STATED EXERCISE
Reproduce, word for word, the portion of the items that begins with the line containing "kingdom: Animalia" and ends with the line containing "scientific name: Chalcolestes viridis", both of those lines included.

===== SUPPLIED MATERIAL

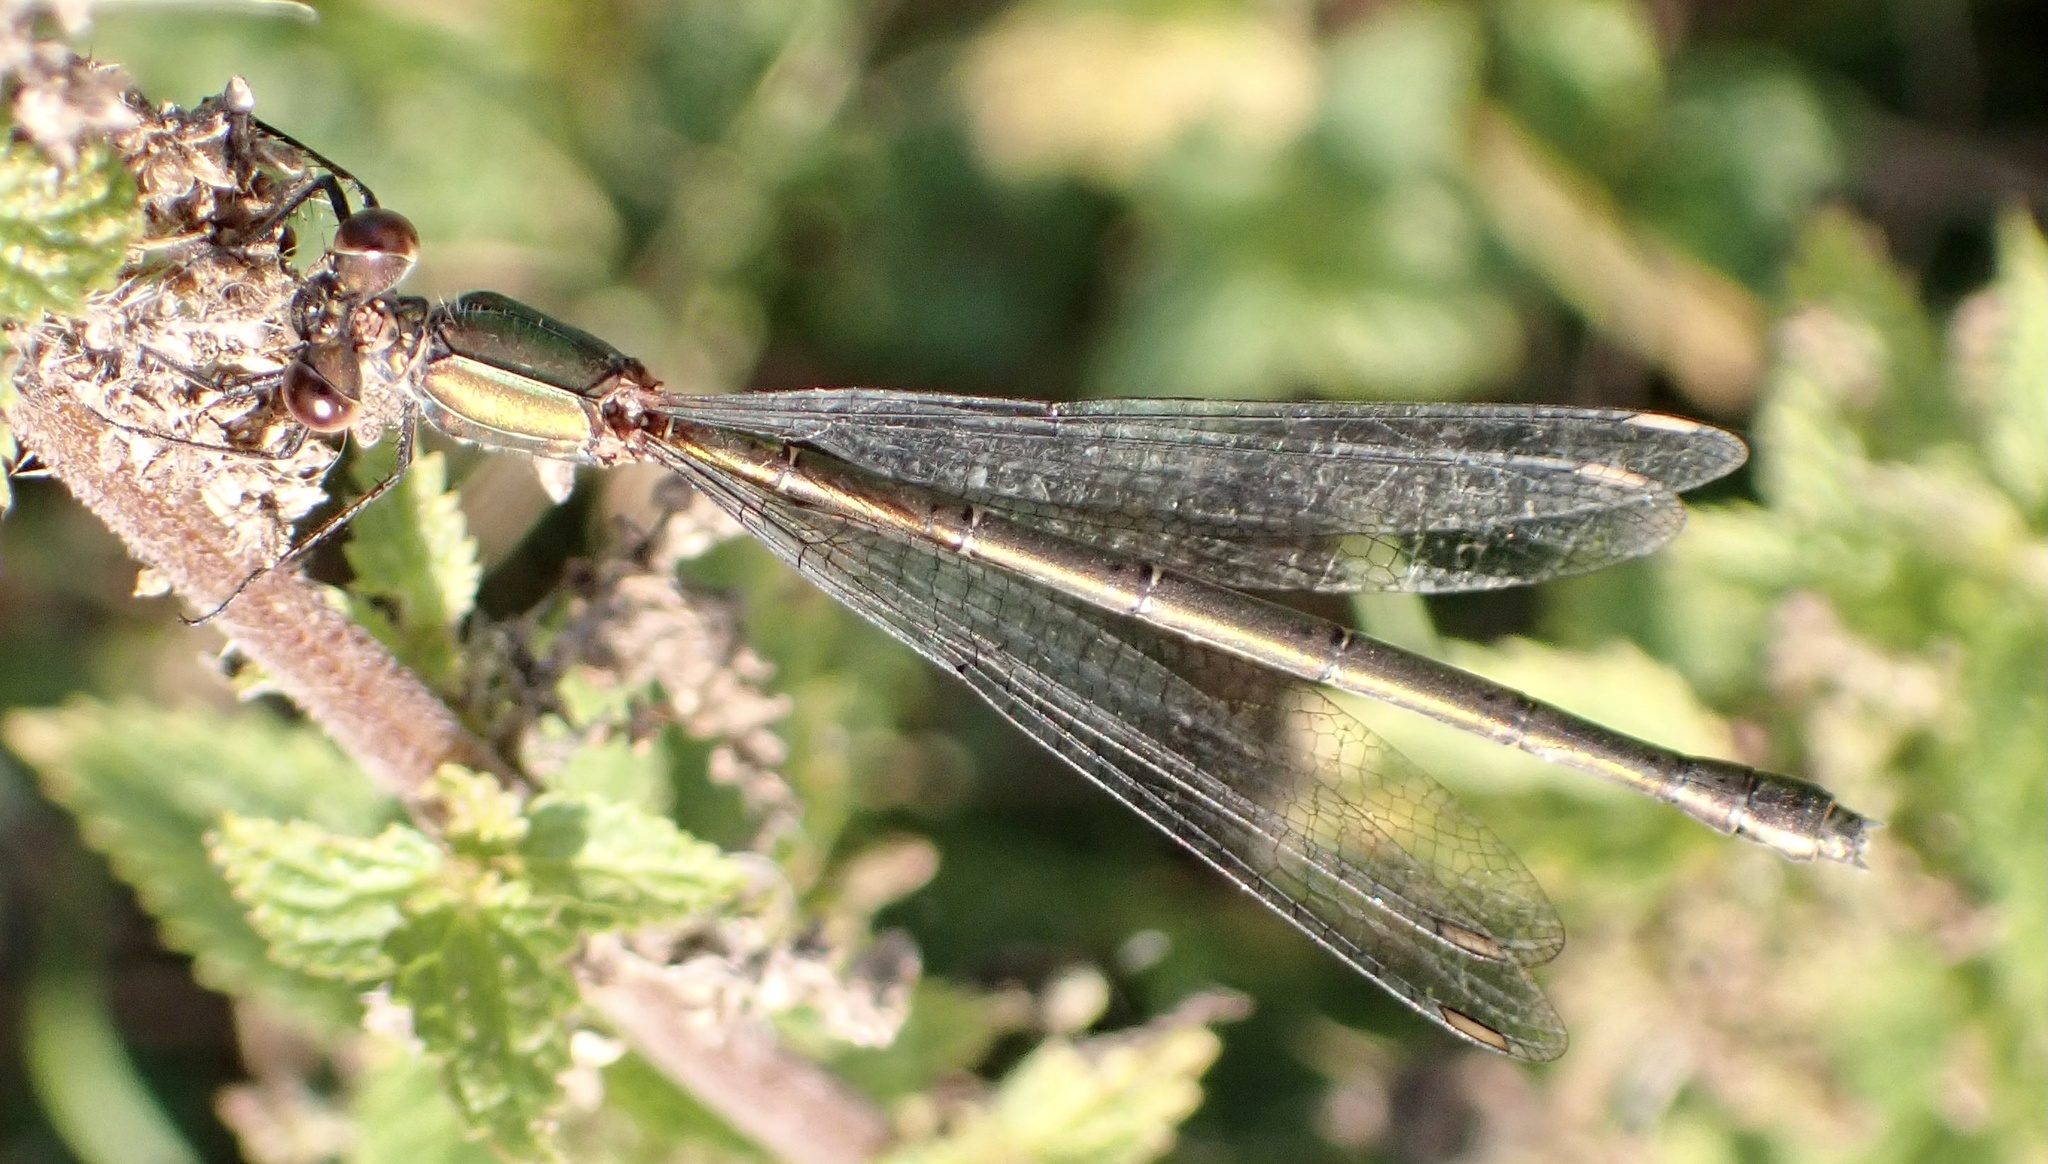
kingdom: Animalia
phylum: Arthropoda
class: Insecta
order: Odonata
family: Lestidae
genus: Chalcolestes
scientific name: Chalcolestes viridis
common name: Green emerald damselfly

==========
===== SUPPLIED MATERIAL

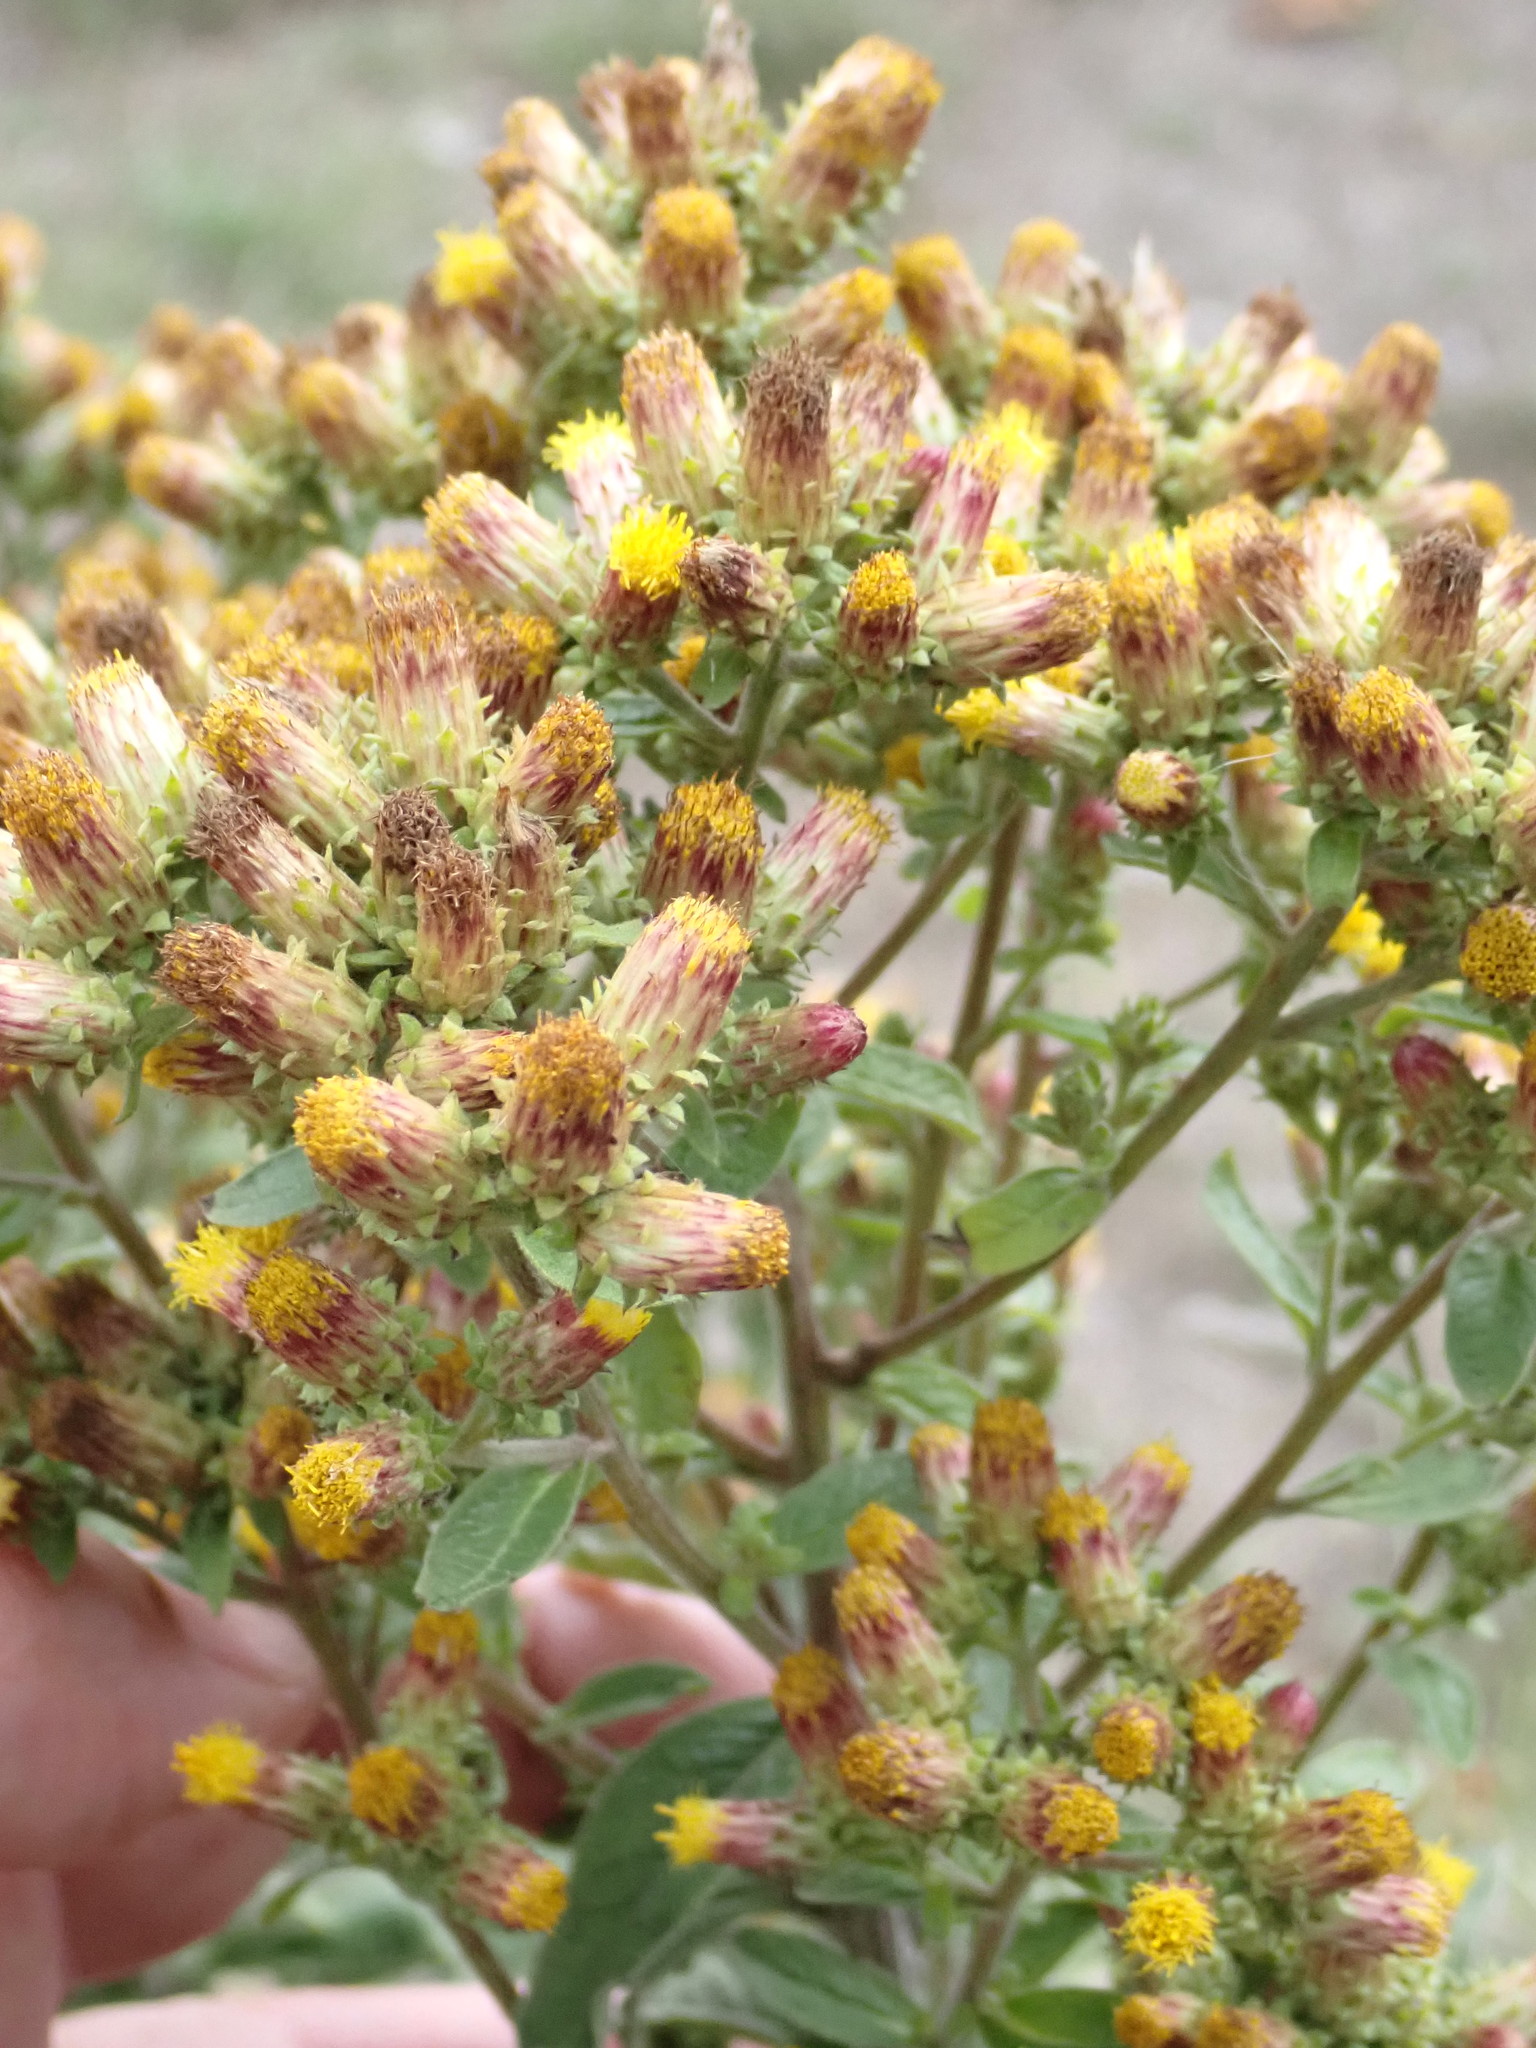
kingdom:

==========

EXERCISE ANSWER
kingdom: Animalia
phylum: Arthropoda
class: Insecta
order: Odonata
family: Lestidae
genus: Chalcolestes
scientific name: Chalcolestes viridis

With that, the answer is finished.